Acostumados a uma espécie singular de revoluções feitas de flores e hinos triunfais, adoráveis revoluções que se desfazem em passeatas e discursos e aonde só há uma coisa assustadora — prurido tribunício dos Desmoulins indígenas — ou os ferventes ditirambos com que se rimam depois os perigos problemáticos da jornada, acostumados a isto, o nosso sentimentalismo doentio e burguês agita-se lamentavelmente ante os atos vigorosos e inexoráveis, que traduzem sempre a marcha desassombrada de uma idéia.

E tudo isto é natural e irremediável.

Supõem por acaso, os nossos intransigentes adversários, que a marcha do sistema social faz-se como a translação dos sistemas invariáveis da mecânica, sob o impulso de leis determinadas e positivas?...

Têm a feliz ingenuidade de acreditar que sejam os artigos da Constituição — leis necessárias e fatais, quando a sociologia, apenas esboçada, não pode realizar a previsão no campo dos fenômenos que estuda?

Não acreditam certamente: antes sabem que a elucidação desse problema vai constituir a mais dura tarefa do futuro.

Demais, a história, a comparação histórica, não nos aponta o fato de um povo que não tenha — em sua organização definitiva — pago um doloroso tributo de sangue e demoradas agitações.

Foram precisos doze anos, doze anos malditos de privações e lutas, aos Estados Unidos para, amparados de um lado pela grande alma de Washington e de outro pelo gênio de Hamilton, formarem a Constituição à qual devem um século de prosperidades.

Ainda assim — à luz de um código fundamental, cujos artigos, lentamente — um a um — foram calcados sobre as necessidades que surgiram — para realizarem mais tarde, através dos horrores da secessão, a reforma abolicionista, foi preciso que ao espírito brilhante de Lincoln se aliasse o brilho da espada de Ulysses Grant.

As sociedades, como os indivíduos da vasta série animal, obedecem a uma grandiosa seleção, para o estudo da qual já se fez preciso que apareça um Darwin ou um Haeckel.

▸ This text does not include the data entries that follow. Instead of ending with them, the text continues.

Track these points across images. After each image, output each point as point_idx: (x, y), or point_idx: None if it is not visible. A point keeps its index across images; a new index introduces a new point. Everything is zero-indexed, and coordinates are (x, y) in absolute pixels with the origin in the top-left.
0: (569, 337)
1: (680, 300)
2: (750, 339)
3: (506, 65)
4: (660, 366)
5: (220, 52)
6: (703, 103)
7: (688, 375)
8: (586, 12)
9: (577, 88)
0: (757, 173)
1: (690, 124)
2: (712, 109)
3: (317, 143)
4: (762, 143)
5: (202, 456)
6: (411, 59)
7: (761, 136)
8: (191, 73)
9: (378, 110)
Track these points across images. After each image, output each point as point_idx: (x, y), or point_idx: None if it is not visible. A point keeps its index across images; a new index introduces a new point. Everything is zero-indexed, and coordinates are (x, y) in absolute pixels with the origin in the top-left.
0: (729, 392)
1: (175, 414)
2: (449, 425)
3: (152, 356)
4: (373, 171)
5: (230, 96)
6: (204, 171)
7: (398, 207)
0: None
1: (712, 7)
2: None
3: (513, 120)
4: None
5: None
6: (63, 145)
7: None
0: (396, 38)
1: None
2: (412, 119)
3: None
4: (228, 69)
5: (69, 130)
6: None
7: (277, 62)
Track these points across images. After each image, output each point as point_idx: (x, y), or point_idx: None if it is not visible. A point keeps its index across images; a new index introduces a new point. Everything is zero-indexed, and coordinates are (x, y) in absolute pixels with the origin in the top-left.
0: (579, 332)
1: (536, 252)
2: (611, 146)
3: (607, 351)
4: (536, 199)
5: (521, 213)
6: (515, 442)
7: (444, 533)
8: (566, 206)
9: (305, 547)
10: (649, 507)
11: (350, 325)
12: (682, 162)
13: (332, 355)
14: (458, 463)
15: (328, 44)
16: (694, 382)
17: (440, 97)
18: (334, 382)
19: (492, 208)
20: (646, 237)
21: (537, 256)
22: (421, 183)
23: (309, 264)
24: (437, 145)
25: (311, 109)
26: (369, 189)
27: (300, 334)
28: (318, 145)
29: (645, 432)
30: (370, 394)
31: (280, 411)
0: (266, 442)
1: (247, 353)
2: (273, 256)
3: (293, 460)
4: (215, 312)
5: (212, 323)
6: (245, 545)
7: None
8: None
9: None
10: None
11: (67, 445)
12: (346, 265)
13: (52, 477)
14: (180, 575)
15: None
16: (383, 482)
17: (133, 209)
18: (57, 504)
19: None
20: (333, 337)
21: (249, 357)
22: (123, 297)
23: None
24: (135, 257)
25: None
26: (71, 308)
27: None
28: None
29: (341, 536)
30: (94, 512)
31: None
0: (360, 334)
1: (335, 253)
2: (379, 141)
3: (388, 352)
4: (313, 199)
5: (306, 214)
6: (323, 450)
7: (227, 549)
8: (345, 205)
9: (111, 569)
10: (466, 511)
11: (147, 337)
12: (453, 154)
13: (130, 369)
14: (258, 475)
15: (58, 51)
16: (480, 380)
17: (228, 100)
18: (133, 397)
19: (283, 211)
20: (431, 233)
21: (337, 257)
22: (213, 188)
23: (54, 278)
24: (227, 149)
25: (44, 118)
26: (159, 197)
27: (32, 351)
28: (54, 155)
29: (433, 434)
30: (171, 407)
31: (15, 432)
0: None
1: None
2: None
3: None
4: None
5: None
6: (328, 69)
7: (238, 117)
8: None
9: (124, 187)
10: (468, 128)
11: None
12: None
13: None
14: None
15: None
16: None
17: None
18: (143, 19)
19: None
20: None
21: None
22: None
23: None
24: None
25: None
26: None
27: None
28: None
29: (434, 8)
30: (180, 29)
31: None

As duas leis fundamentais da adaptação e da hereditariedade atuam sobre elas numa escala maior, mais difícil de perceber-se e o progresso, resultante inevitável das ações simultâneas desses dois fatores, nem sempre, em princípio — se manifesta de modo a satisfazer a mórbida afetividade de quem quer que seja.

Presos, vinculados ainda pela hereditariedade ao passado regímen, toda essa agitação que por aí vai, toda essa luta entre o que éramos ontem e somos hoje — é a luta pela adaptação aos novos princípios, princípios que atingiremos lenta mas fatalmente...

Sejamos otimistas, pois.

Tudo o que por aí tumultua num aparente caos de agitações e revoltas é o reflexo de uma vasta diferenciação, através da qual se opera, majestosa, a seleção do caráter nacional.

A idéia republicana segue sua própria trajetória — fatal e indestrutível como a das estrelas — e bem é que lhe demarque o caminho percorrido a triste ruinaria das coisas e dos homens que não valem nada.